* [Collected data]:

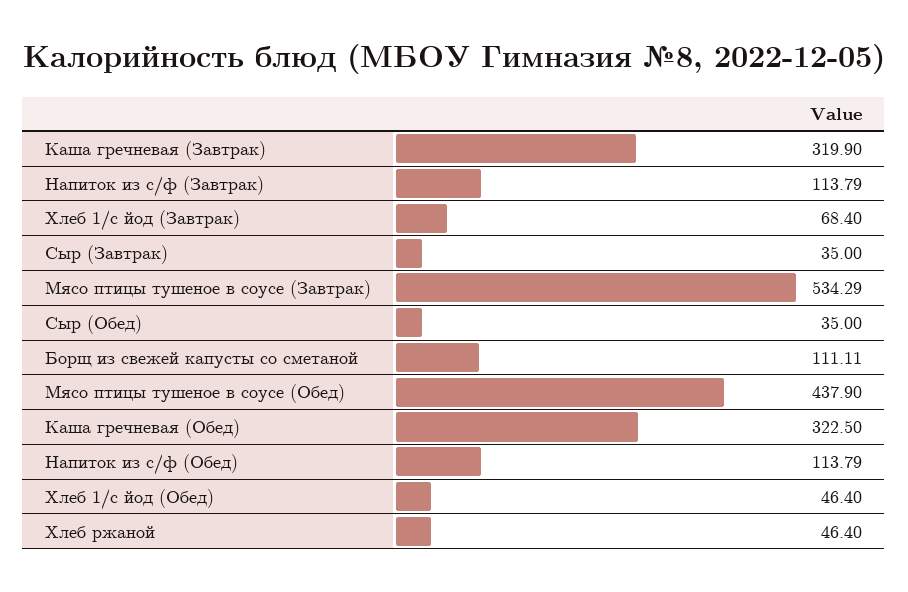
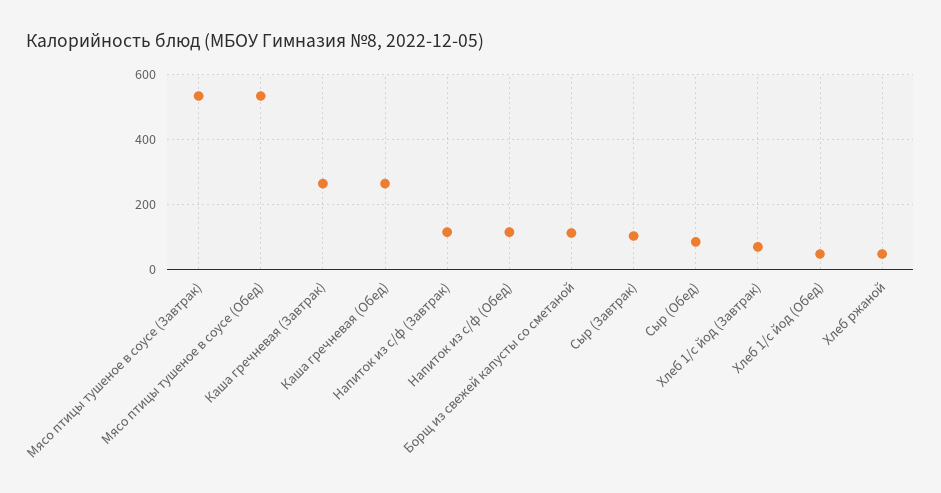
Каша гречневая (Завтрак): 319.9 -> 260
Сыр (Завтрак): 35 -> 100
Сыр (Обед): 35 -> 80
Мясо птицы тушеное в соусе (Обед): 437.9 -> 540
Каша гречневая (Обед): 322.5 -> 260

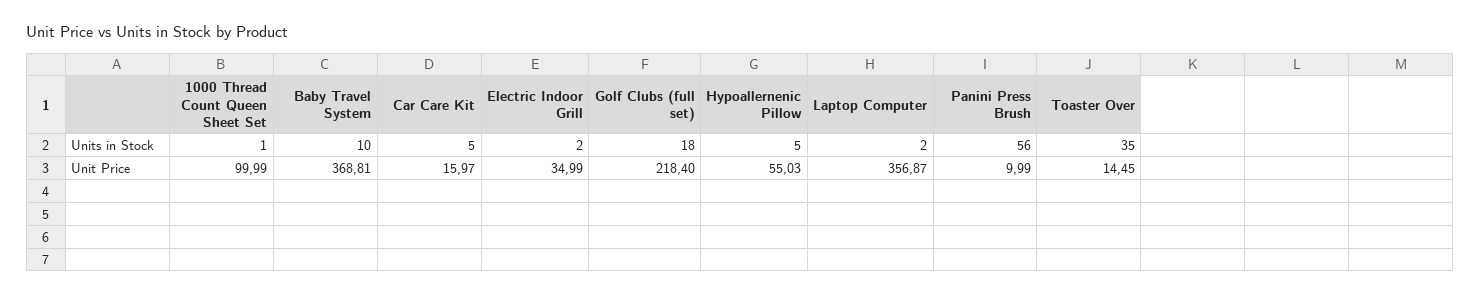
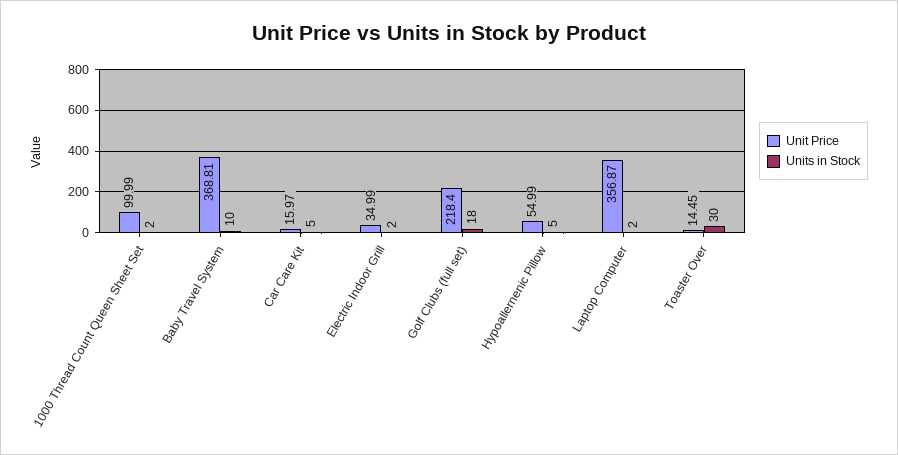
Units in Stock, 1000 Thread Count Queen Sheet Set: 1 -> 2
Units in Stock, Panini Press Brush: 56 -> none
Units in Stock, Toaster Over: 35 -> 30
Unit Price, Hypoallernenic Pillow: 55.03 -> 54.99
Unit Price, Panini Press Brush: 9.99 -> none

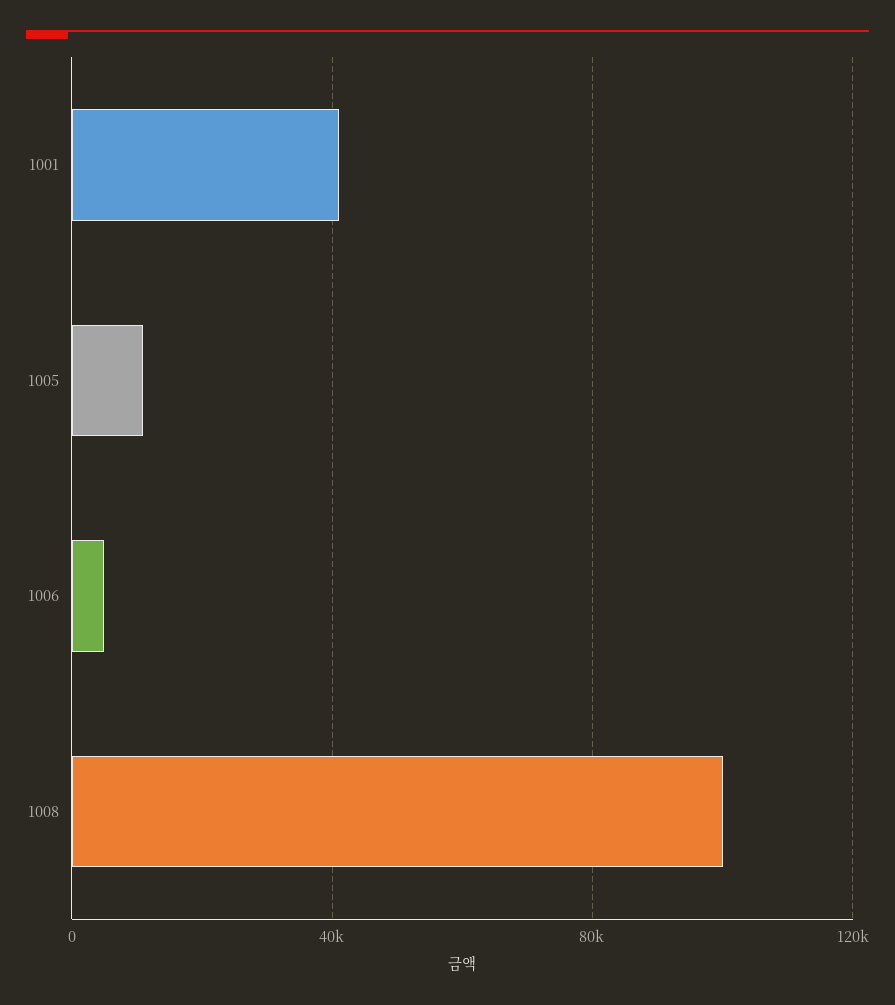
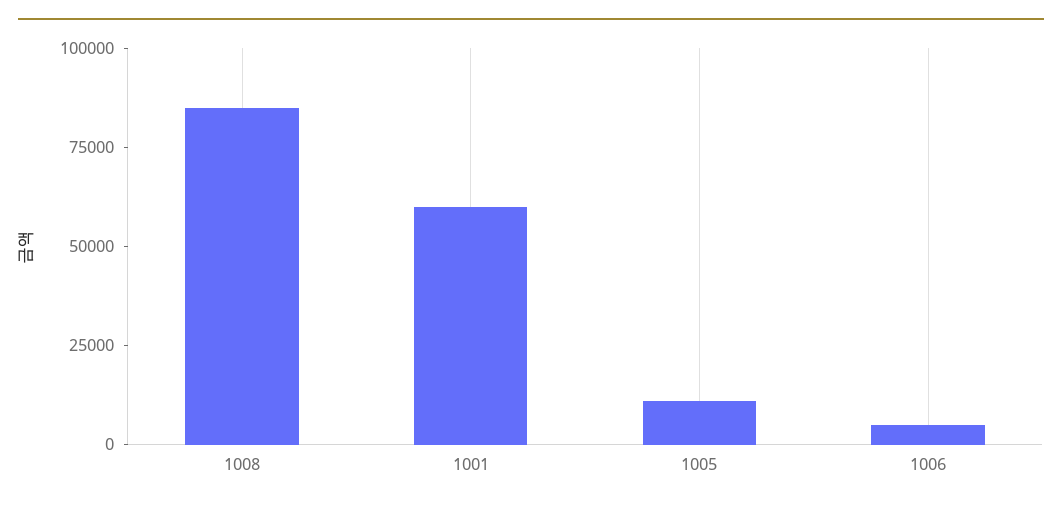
1001: 40000 -> 60000
1008: 100000 -> 85000

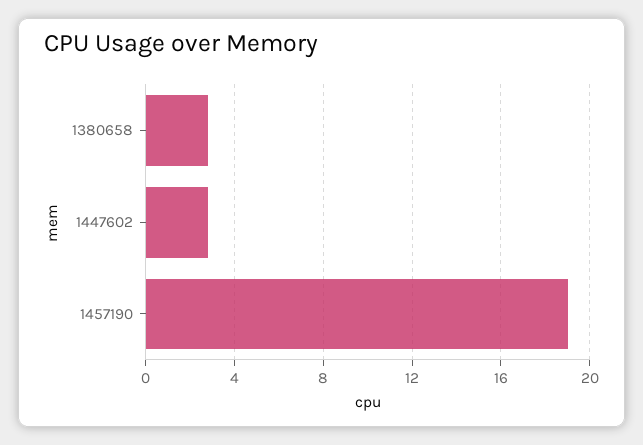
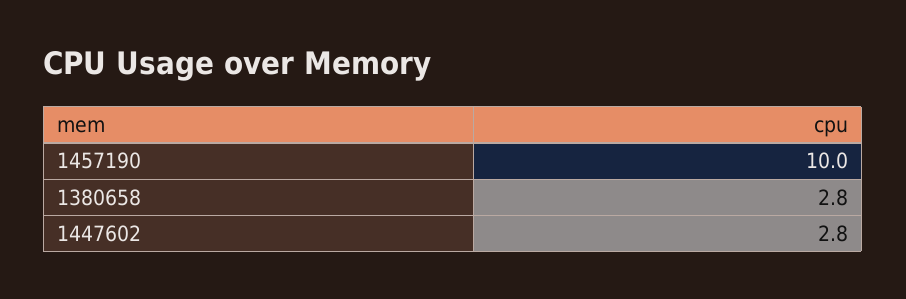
1457190: 19 -> 10

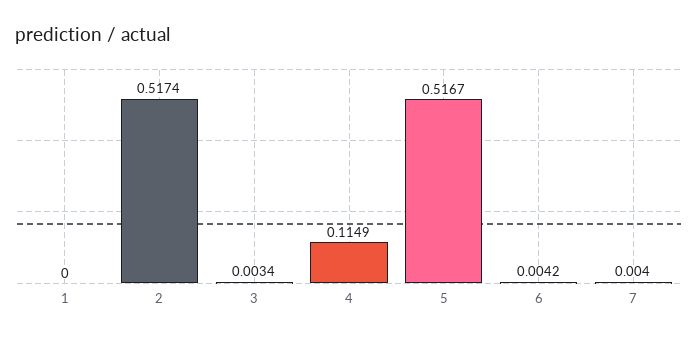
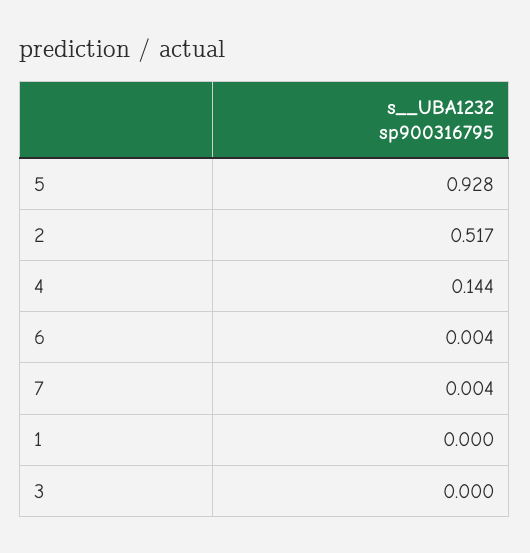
3: 0.0034 -> 0
4: 0.1149 -> 0.144
5: 0.5167 -> 0.928

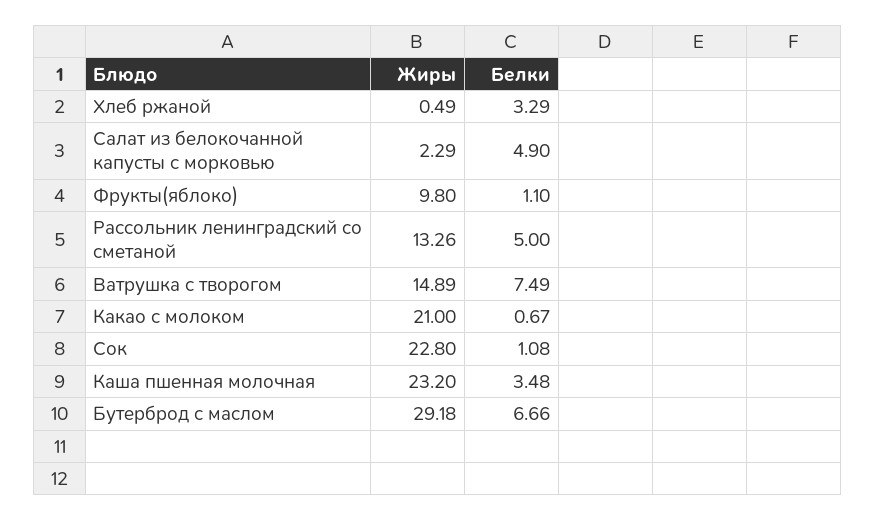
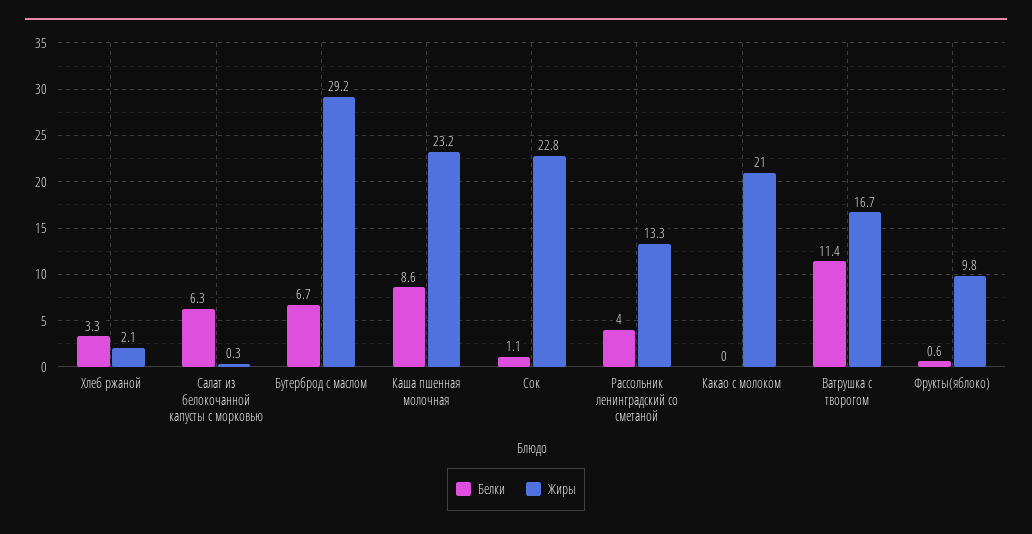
Жиры, Хлеб ржаной: 0.49 -> 2.1
Жиры, Салат из белокочанной капусты с морковью: 2.29 -> 0.3
Белки, Салат из белокочанной капусты с морковью: 4.9 -> 6.3
Белки, Фрукты(яблоко): 1.1 -> 0.6
Белки, Рассольник ленинградский со сметаной: 5 -> 4
Жиры, Ватрушка с творогом: 14.89 -> 16.7
Белки, Ватрушка с творогом: 7.49 -> 11.4
Белки, Какао с молоком: 0.67 -> 0
Белки, Каша пшенная молочная: 3.48 -> 8.6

* [TASK TO CARRY OUT]:
Restate the data word for word and exclude every picture.

* [TASK OUTPUT]:
Каша гречневая (Завтрак): 319.9 -> 260
Сыр (Завтрак): 35 -> 100
Сыр (Обед): 35 -> 80
Мясо птицы тушеное в соусе (Обед): 437.9 -> 540
Каша гречневая (Обед): 322.5 -> 260

Units in Stock, 1000 Thread Count Queen Sheet Set: 1 -> 2
Units in Stock, Panini Press Brush: 56 -> none
Units in Stock, Toaster Over: 35 -> 30
Unit Price, Hypoallernenic Pillow: 55.03 -> 54.99
Unit Price, Panini Press Brush: 9.99 -> none

1001: 40000 -> 60000
1008: 100000 -> 85000

1457190: 19 -> 10

3: 0.0034 -> 0
4: 0.1149 -> 0.144
5: 0.5167 -> 0.928

Жиры, Хлеб ржаной: 0.49 -> 2.1
Жиры, Салат из белокочанной капусты с морковью: 2.29 -> 0.3
Белки, Салат из белокочанной капусты с морковью: 4.9 -> 6.3
Белки, Фрукты(яблоко): 1.1 -> 0.6
Белки, Рассольник ленинградский со сметаной: 5 -> 4
Жиры, Ватрушка с творогом: 14.89 -> 16.7
Белки, Ватрушка с творогом: 7.49 -> 11.4
Белки, Какао с молоком: 0.67 -> 0
Белки, Каша пшенная молочная: 3.48 -> 8.6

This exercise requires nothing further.